■ **TEXT SEGMENT**
=-=-=
Fast growing industry livestock production during the past three decades resulted in so-called livestock revolution. Also a rapid global expansion in production and consumption of animal products has accelerated this process of revolution. Such trend in livestock culture is driven by population and income growth coupled with urbanization. Cheap, often subsidized feed grain, cheap fuel and rapid technological change, particularly in poultry, pork and dairy production, have accelerated the sector’s growth to such an extent that it is expected to provide 50 percent of global agricultural output in value terms in the next ten years. Large-scale commercial production, based mostly on feed grain and often globally connected, has emerged to provide growing urban markets with produce.
Unfortunately, an estimated 70 percent of the world’s rural poor, whose livelihoods depend on livestock, have not benefited from this growth in the livestock sector. In fact, on the contrary, many have been and are being marginalized and excluded from the growing markets. In addition, extensive land-based livestock production is being challenged severely by the vagaries of climate change
However, other factors are now starting to contribute to slowing demand for livestock products, such as growing concerns for health, environmental and animal welfare issues and increasing prices for feed grains, water, energy and labor.
=-=-=
Excerpts from a dataset:
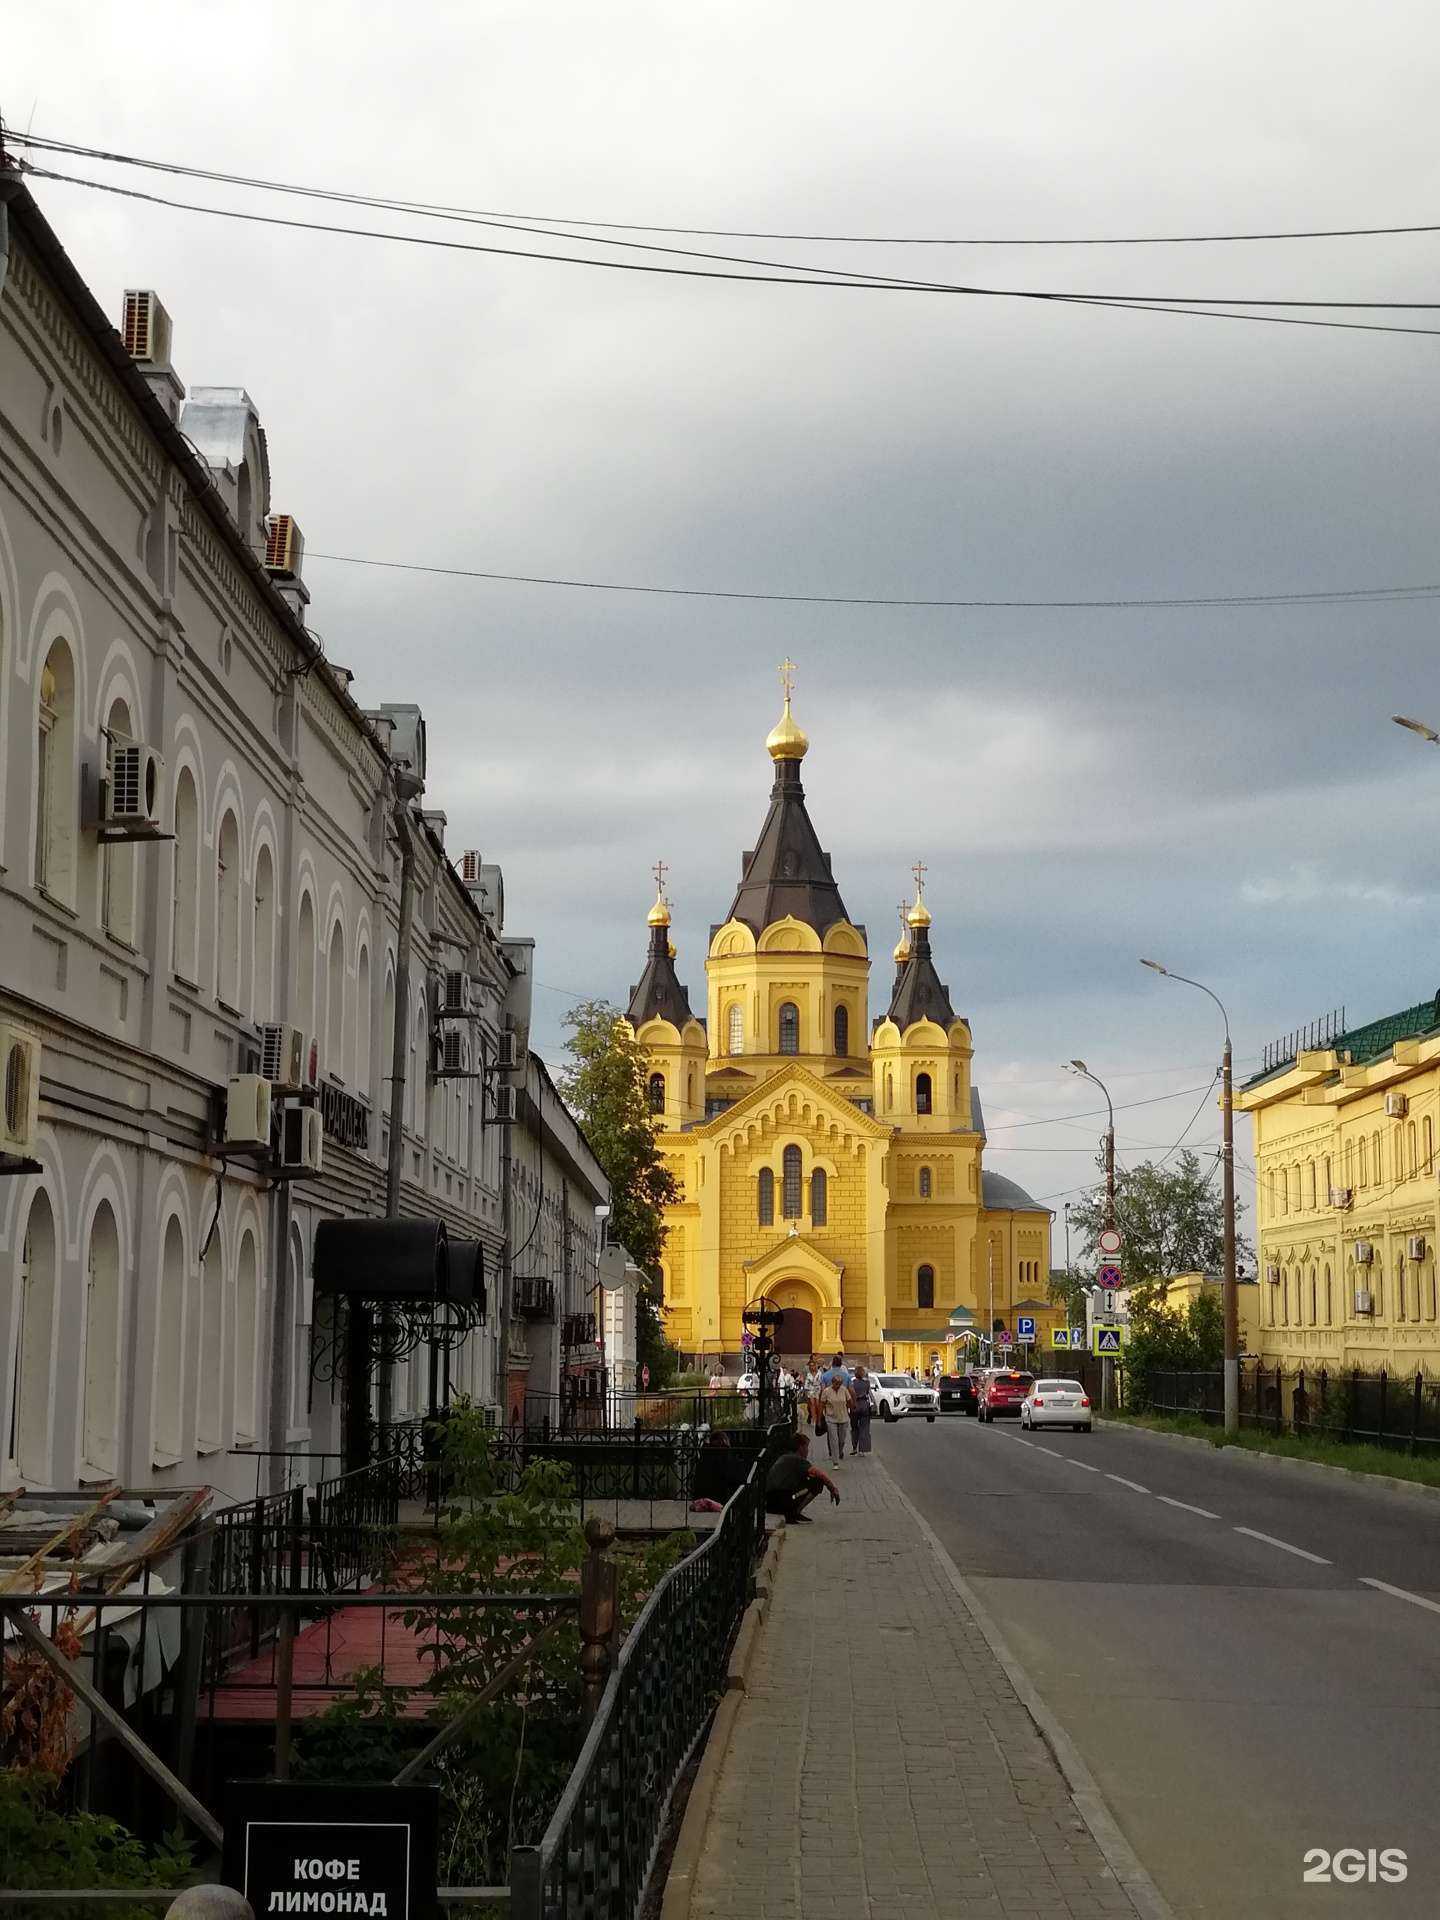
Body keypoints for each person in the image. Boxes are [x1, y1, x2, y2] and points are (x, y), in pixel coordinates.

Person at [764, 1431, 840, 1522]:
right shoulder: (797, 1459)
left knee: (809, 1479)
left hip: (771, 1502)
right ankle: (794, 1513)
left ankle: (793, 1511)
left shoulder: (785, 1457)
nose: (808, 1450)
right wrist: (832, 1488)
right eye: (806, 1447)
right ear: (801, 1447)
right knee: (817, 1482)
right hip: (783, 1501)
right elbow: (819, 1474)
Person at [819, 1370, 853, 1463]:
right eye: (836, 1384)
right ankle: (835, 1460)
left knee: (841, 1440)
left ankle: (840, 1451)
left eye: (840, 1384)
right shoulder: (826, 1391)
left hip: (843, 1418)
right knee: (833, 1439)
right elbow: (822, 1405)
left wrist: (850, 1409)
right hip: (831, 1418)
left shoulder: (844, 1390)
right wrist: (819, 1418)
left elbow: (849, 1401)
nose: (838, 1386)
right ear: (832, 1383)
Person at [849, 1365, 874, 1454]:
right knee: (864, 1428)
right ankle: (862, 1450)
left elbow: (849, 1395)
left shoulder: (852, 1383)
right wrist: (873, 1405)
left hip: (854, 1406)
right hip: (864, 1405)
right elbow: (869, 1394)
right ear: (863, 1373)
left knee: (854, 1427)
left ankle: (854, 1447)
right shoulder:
=-=-=
■ **TASK LIST**
• a. The livestock text names several things whose rising prices are helping slow demand for livestock products. List all of them.
• b. Answer these questions about the livestock text:
(i) Over what period did fast-growing livestock production lead to the so-called livestock revolution?
(ii) What share of global agricultural output, in value terms, is the sector expected to provide in the next ten years?
(iii) What estimated percentage of the world's rural poor who depend on livestock have not benefited from the sector's growth?
• c. Echo the livestock text from "Unfortunately, an estimated" to "energy and labor.".

■ **ANSWERS IN ORDER**
• a. feed grains, water, energy, labor

• b.
(i) The past three decades
(ii) 50 percent
(iii) 70 percent

• c.
Unfortunately, an estimated 70 percent of the world’s rural poor, whose livelihoods depend on livestock, have not benefited from this growth in the livestock sector. In fact, on the contrary, many have been and are being marginalized and excluded from the growing markets. In addition, extensive land-based livestock production is being challenged severely by the vagaries of climate change
However, other factors are now starting to contribute to slowing demand for livestock products, such as growing concerns for health, environmental and animal welfare issues and increasing prices for feed grains, water, energy and labor.